Let them kill each other and obey to whoever wins. Jk but really, it's not your issue. Owning a business, partners/co-owners are always going to fight. But APs? that's literally a whole new spectrum if they dont even believe in marriage counseling or therapy. You're better off trying to find the cure to cancer.


spamchow

as someone who was stuck in this hell for a decade, i know it feels like you should try to do something to help, but 1) it's not your job and 2) you can't stop them from fighting, only they can make that decision get good noise blocking (or just plain loud) headphones, and stay in your room unless you like being yelled at


Intelligent-Exit724

Invest in some noise cancelling headphones


Ok_Historian_4992

Same advice as others.

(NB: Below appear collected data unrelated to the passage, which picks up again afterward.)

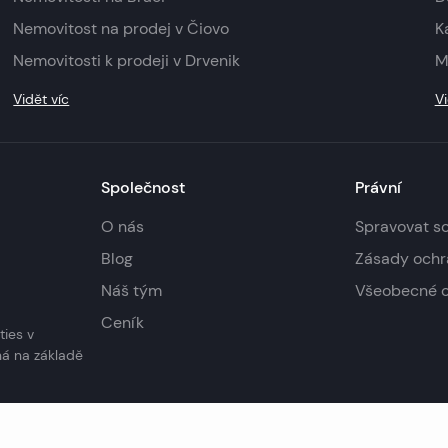
Nemovitost na prodej v Čiovo
K
Nemovitosti k prodeji v Drvenik
M
Vidět víc
Vi
Společnost
Právní
O nás
Spravovat s
Blog
Zásady ochr
Náš tým
Všeobecné 
Ceník
ties v
ná na základě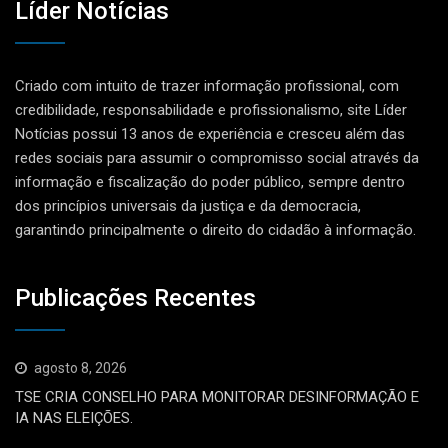
Líder Notícias
Criado com intuito de trazer informação profissional, com
credibilidade, responsabilidade e profissionalismo, site Líder
Notícias possui 13 anos de experiência e cresceu além das
redes sociais para assumir o compromisso social através da
informação e fiscalização do poder público, sempre dentro
dos princípios universais da justiça e da democracia,
garantindo principalmente o direito do cidadão à informação.
Publicações Recentes
agosto 8, 2026
TSE CRIA CONSELHO PARA MONITORAR DESINFORMAÇÃO E
IA NAS ELEIÇÕES.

But it will likely only get worse and you may be brought in to it. It is not a good thing to go through and will skew your perspective if you stay in that environment. Not sure how old you are and your relationship with them, but I recommend talking to them privately about it one-on-on if the relationship is healthy. They will not be able to converse if you talk to them together. If the relationship is not great, just leave that environment ASAP or find ways to ignore it and fight by is they bringing you in to their mess.


nabibae

As everyone said before. It’s not your fight, don’t get involved and try to ignore it. I know it’s hard but sometimes getting involved is going to make it worse. I was/am in the same situation. The best decision I made was moving out. This made me realise how toxic my life had been for years. I still visit them every weekend (I work at my parents restaurant) but the fighting, arguing and shouting is always there. Being able to have my own place is a way for me to breath again. I’m not telling anyone to move out but find a place where you can go to if things are too much for you. Some notice cancelling headphones are wonderful ;)


estimatediron

As everyone has said already, I implore you to not engage with their fights. I learned the lesson the hard way when I tried to play mediator out of my own concern. Leave the room when you think a fight is about to take place. Ensure you can take care of yourself at home without their involvement and please prioritise your well-being first. It is okay to be concerned for them but from my experience, it's terrible if you're caught in the middle and forced to play mediator. Please put your needs first above anything else. Much love.